Work request — Your response should give back each record exactly, word for word.

Given records —
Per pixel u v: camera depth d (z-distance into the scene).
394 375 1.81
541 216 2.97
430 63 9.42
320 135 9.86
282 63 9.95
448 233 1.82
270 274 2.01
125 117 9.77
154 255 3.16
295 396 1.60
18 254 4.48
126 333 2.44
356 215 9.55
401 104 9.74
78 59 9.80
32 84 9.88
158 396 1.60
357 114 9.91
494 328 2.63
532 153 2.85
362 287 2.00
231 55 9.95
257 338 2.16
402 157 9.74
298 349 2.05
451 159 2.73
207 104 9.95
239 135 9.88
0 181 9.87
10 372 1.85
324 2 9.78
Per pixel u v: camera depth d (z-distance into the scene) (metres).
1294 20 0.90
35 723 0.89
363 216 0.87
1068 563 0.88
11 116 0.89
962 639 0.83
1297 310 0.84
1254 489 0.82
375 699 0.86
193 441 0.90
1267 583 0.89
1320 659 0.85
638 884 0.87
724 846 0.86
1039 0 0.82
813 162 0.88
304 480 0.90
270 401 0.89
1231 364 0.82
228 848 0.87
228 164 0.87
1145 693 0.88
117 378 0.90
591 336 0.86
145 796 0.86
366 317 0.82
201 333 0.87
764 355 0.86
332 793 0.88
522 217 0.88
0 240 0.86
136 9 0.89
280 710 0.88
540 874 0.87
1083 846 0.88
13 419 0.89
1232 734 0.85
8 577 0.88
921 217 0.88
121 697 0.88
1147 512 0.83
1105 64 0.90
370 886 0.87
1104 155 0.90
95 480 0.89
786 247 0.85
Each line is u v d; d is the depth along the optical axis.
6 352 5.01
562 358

Solution to the exercise —
Per pixel u v: camera depth d (z-distance into the scene).
394 375 1.81
541 216 2.97
430 63 9.42
320 135 9.86
282 63 9.95
448 233 1.82
270 274 2.01
125 117 9.77
154 255 3.16
295 396 1.60
18 254 4.48
126 333 2.44
356 215 9.55
401 104 9.74
78 59 9.80
32 84 9.88
158 396 1.60
357 114 9.91
494 328 2.63
532 153 2.85
362 287 2.00
231 55 9.95
257 338 2.16
402 157 9.74
298 349 2.05
451 159 2.73
207 104 9.95
239 135 9.88
0 181 9.87
10 372 1.85
324 2 9.78
Per pixel u v: camera depth d (z-distance into the scene) (metres).
1294 20 0.90
35 723 0.89
363 216 0.87
1068 563 0.88
11 116 0.89
962 639 0.83
1297 310 0.84
1254 489 0.82
375 699 0.86
193 441 0.90
1267 583 0.89
1320 659 0.85
638 884 0.87
724 846 0.86
1039 0 0.82
813 162 0.88
304 480 0.90
270 401 0.89
1231 364 0.82
228 848 0.87
228 164 0.87
1145 693 0.88
117 378 0.90
591 336 0.86
145 796 0.86
366 317 0.82
201 333 0.87
764 355 0.86
332 793 0.88
522 217 0.88
0 240 0.86
136 9 0.89
280 710 0.88
540 874 0.87
1083 846 0.88
13 419 0.89
1232 734 0.85
8 577 0.88
921 217 0.88
121 697 0.88
1147 512 0.83
1105 64 0.90
370 886 0.87
1104 155 0.90
95 480 0.89
786 247 0.85
Each line is u v d; d is the depth along the optical axis.
6 352 5.01
562 358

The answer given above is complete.